Die Marquise fand das Buch, welches sie suchte, und gab es dem Jungen mit einer Hand, während sie mit der anderen mehrere bunt gemischte Papiere glättete.
»Dies sind meine Scheine«, sagte sie und brach ab. »Wie dumm von mir! Ich habe mir die Nummern der Gewinnlose, welche im La Capitale veröffentlicht wurden, nicht gemerkt.«
Charles Rambert bot sofort an, wieder nach unten zu gehen, um die Zeitung zu holen, aber die Marquise ließ ihn nicht.
»Es nutzt nichts, mein lieber Junge, sie ist nicht da.
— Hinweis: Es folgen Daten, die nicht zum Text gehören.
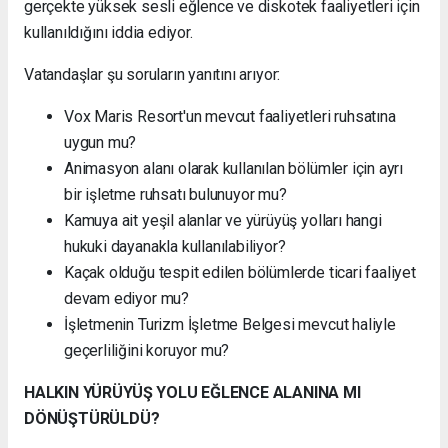
gerçekte yüksek sesli eğlence ve diskotek faaliyetleri için
kullanıldığını iddia ediyor.
Vatandaşlar şu soruların yanıtını arıyor:
Vox Maris Resort'un mevcut faaliyetleri ruhsatına
uygun mu?
Animasyon alanı olarak kullanılan bölümler için ayrı
bir işletme ruhsatı bulunuyor mu?
Kamuya ait yeşil alanlar ve yürüyüş yolları hangi
hukuki dayanakla kullanılabiliyor?
Kaçak olduğu tespit edilen bölümlerde ticari faaliyet
devam ediyor mu?
İşletmenin Turizm İşletme Belgesi mevcut haliyle
geçerliliğini koruyor mu?
HALKIN YÜRÜYÜŞ YOLU EĞLENCE ALANINA MI
DÖNÜŞTÜRÜLDÜ?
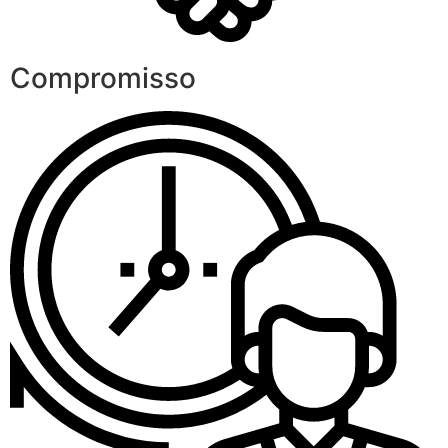
Compromisso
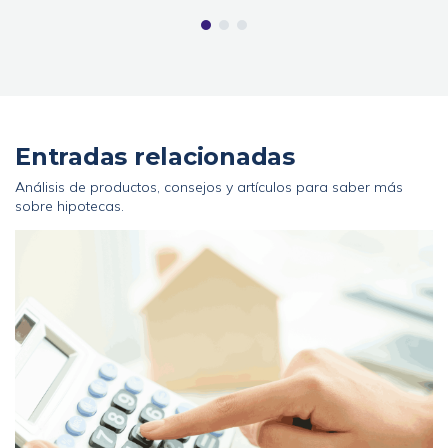
Entradas relacionadas
Análisis de productos, consejos y artículos para saber más
sobre hipotecas.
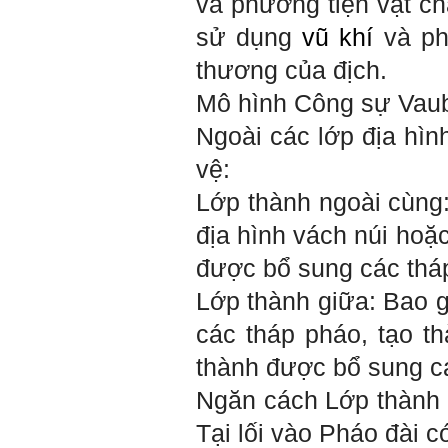
và phương tiện vật ch
Five. Nên ghép thêm kết quả
của những sinh viên khác,
sử dụng
vũ khí
và ph
người khác để có thể so
sánh và rút ra được nhận xét
thương của địch.
ta là ai và từ đó tự sửa mình.
Kết quả cho thấy: Tính cách
Mô hình Công sự Vaub
(hay kỹ năng mềm) thuộc loại
trung bình. Yếu về tính
Ngoài các lớp địa hìn
hướng ngoại.
Từng bước, từng bước mà cố
vệ:
gắng hơn.
Lớp thành ngoài cùng:
Ngày 3/2/2023, thày Phạm
Đình Tuyển
địa hình vách núi hoặ
được bổ sung các tháp
Hỏi: E
m gửi thầy kết quả
Big Five ạ.
Lớp thành giữa: Bao 
các tháp pháo, tạo t
thành được bổ sung cá
Ngăn cách Lớp thành 
Tại lối vào Pháo đài 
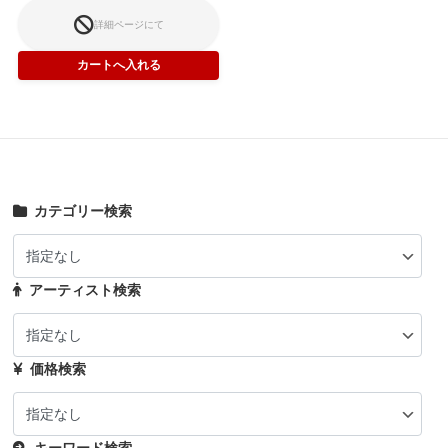
詳細ページにて
カテゴリー検索
アーティスト検索
価格検索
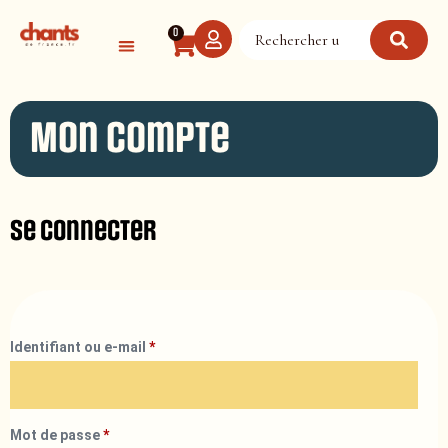
Panneau de gestion des cookies
0
Mon compte
Se connecter
Identifiant ou e-mail
*
Mot de passe
*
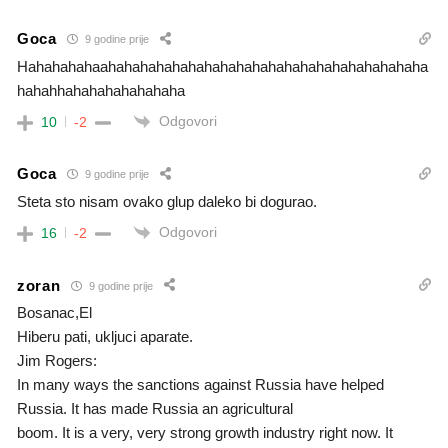
Goca
9 godine prije
Hahahahahaahahahahahahahahahahahahahahahahahahahaha
hahahhahahahahahahaha
Odgovori
10
-2
Goca
9 godine prije
Steta sto nisam ovako glup daleko bi dogurao.
Odgovori
16
-2
zoran
9 godine prije
Bosanac,El
Hiberu pati, ukljuci aparate.
Jim Rogers:
In many ways the sanctions against Russia have helped
Russia. It has made Russia an agricultural
boom. It is a very, very strong growth industry right now. It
Sie wissen – oder können es eher nicht wissen, dass der Abbé jeden Mittwoch die Zeitungen der vergangenen Woche mitnimmt, um alle politischen Artikel zu lesen.« Die alte Dame wandte sich von ihrem weit geöffneten Schreibtisch ab, führte den jungen Mann zur Tür und reichte ihm die Hand. »Es ist bereits schon früh am Morgen«, sagte sie. »So, jetzt aber Gute Nacht, lieber Charles!«
In seinem Zimmer, das Licht gelöscht und die Vorhänge geschlossen, lag Charles Rambert hellwach, ein Opfer der anormalen Aufregung. Er wälzte sich ängstlich im Bett hin und her. Vergeblich hatte er die Dinge, über die Président Bonnet im Verlaufe des Abends gesprochen hatte, aus seinem Kopf zu verbannen versucht. In seiner Fantasie sah Charles Rambert allerlei unheimliche und dramatische Szenen, Verbrechen und Morde. Außerordentlich interessiert, ungemein neugierig und wissbegierig versuchte er sich Pläne auszudenken und die Rätsel zu lösen. Nickte er für einen Moment ein, sah er das Bild von Fantômas, wie er es sich vorstellte, aber niemals das gleiche. Manchmal sah er kolossale Gestalt mit bestialischem Gesicht und muskulösen Schultern, manchmal ein blasses dünnes Wesen mit seltsamen und stechenden Augen, manchmal nur eine vage Form, ein Phantom – Fantômas!
Charles Rambert schlief, wachte auf und schlief wieder ein. In der Stille der Nacht dachte er, seltsame und schwere Geräusche zu hören. Dann spürte er plötzlich einen Atemzug über seinem Gesicht – und wieder nichts! Plötzlich summten wieder die seltsamen Geräusche in seinen Ohren. In kaltem Schweiß gebadet wachte Charles Rambert auf, saß aufrecht im Bett, jeden Muskel angespannt, und lauschte. Träumte er oder war er wirklich wach? Er wusste es nicht. Und dennoch besann er sich an Fantômas … an das Geheimnisvolle … von Fantômas!

Charles Rambert hörte die Uhr vier schlagen.